Entre 1916 et 1968, Hans Wildanger a tenu son commerce de photographie à la Grand-Rue de Morat. Durant cinquante ans, il a documenté la vie quotidienne du district du Lac. Une exposition à voir au Musée de Morat.
Hans Wildanger (1888-1968) est arrivé à Morat en gris-vert, en 1915. Et il n’est plus jamais reparti. En pleine Première Guerre mondiale, le Zurichois de 27 ans est mobilisé comme télégraphiste. Il rencontre Emma Haas, de deux décennies son aînée, qui tient à la Hauptgasse le magasin familial de tabac, de graines et d’articles de pêche. Ils se marient. Lui qui a touché à l’électromécanique rajoute une ligne à l’enseigne sous les arcades: articles de photographie.
Plus d’un siècle s’est écoulé. Jusqu’au 26 septembre, le Musée de Morat rend hommage à cet homme qui a nourri la mémoire collective du district du Lac durant cinquante ans. Une mémoire sous la forme de 20 000 images, conservées de- puis 2013 à la BCU de Fribourg. Un bel ouvrage accompagne la mise en valeur de ce patrimoine.
Morat la photogénique
Autodidacte, Hans Wildanger se veut moins un artiste qu’un artisan de la photographie, comme le montre l’exposition. Très impliqué dans le tourisme, il est l’auteur d’innombrables cartes postales. Il est vrai que Morat dispose de certains charmes qui se prêtent à la photogénie: ses rives sauvages avant la construction du port, son lac gelé en 1956 qui fait le bonheur des patineurs, ses rues et ses terrasses si pittoresques.
- Musée de Morat, jusqu’au 26 septembre 2021
- www.museummurten.ch
- Morat dans l’objectif de Hans Wildanger, 160 pages, BCU/Musée de Morat/SHCF
«Vers 1935, Hans Wildanger prend une photo de la ville depuis le Bodenmünzi (le bois Domingue), avec le lac et le Mont-Vully à l’arrière-plan», relève le directeur Denis Decrausaz. Cette image devient emblématique de Morat, vendue aussi bien en cartes postales que stylisée par le peintre Armin Colombi et reproduite sur des affiches publicitaires.
Au fil des salles, on replonge dans le Morat d’autrefois. Les anciens reconnaîtront les inondations de 1916, le pavage de la Grand-Rue dix ans plus tard, le linge suspendu sur les rives, les bains publics, les plates-formes pour sauter dans l’eau. Comme une évidence, Hans Wildanger est aimanté par le lac. «Il photographie des bateaux et des vagues un peu à la manière des marines de Gustave Le Gray», évoque Denis Decrausaz.
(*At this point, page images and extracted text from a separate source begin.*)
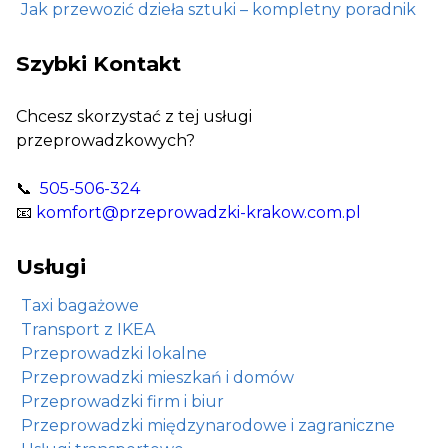
Jak przewozić dzieła sztuki – kompletny poradnik
Szybki Kontakt
Chcesz skorzystać z tej usługi
przeprowadzkowych?
📞
505-506-324
📧
komfort@przeprowadzki-krakow.com.pl
Usługi
Taxi bagażowe
Transport z IKEA
Przeprowadzki lokalne
Przeprowadzki mieszkań i domów
Przeprowadzki firm i biur
Przeprowadzki międzynarodowe i zagraniczne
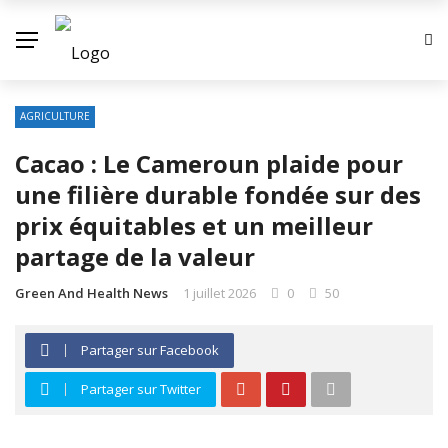
AGRICULTURE
Cacao : Le Cameroun plaide pour
une filière durable fondée sur des
prix équitables et un meilleur
partage de la valeur
Green And Health News
1 juillet 2026
0
50
Partager sur Facebook
Partager sur Twitter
Un peu plus loin, le boucher Hornisberger porte fièrement un brochet, le regard plein de malice.
Grâce à la photographie, Hans Wildanger s’est élevé dans la société moratoise. Excellent commerçant, il est membre du Parti radical et désormais très impliqué dans la vie de la commune. Il chante également au sein du chœur d’hommes, dont il est le vice-président. «Nous avons ressorti de nos collections ce tableau des membres, tous photographiés par Hans Wildanger, même l’abbé Bovet.»
Durant le début du XXe siècle, le photographe – comme le médecin, le régent ou le postier – connaît tout le monde, autour d’un portrait d’identité, d’un baptême, d’un mariage, d’une fête villageoise. «Un jour, il a été demandé à Vallamand, commune vaudoise du Vully, pour tirer un portrait d’identité de chaque habitant», note Denis Decrausaz.
Après la mort d’Emma, Hans Wildanger se remarie en 1946 avec Heidi Burla, de deux décennies sa cadette. Ils ont une fille, Elisabeth. «Il photographie beaucoup dans son cercle familial», explique le directeur en pointant un choix d’images autour du sapin de Noël. Même le chien Rex a droit à son album. «Il expose ses images dans son appartement, des portraits familiaux, mais aussi des paysages.» Dans son magasin, Hans Wildanger teste les produits qu’il met en vente. Geek avant l’heure, il tourne des films Super-8, comme ce jour de baignade des éléphants du Cirque Knie ou ce cortège de la Solennité, en couleur s’il vous plaît.
Dans une scénographie repensée, cette exposition souligne l’étendue des usages de la photographie au fil du XXe siècle. La Gruyère a son Simon Glasson, Fribourg ses Lorson, Macherel, Ramstein, Rast. Désormais, les Moratois peuvent se rassurer: leur mémoire photographique est assurée par Hans Wildanger.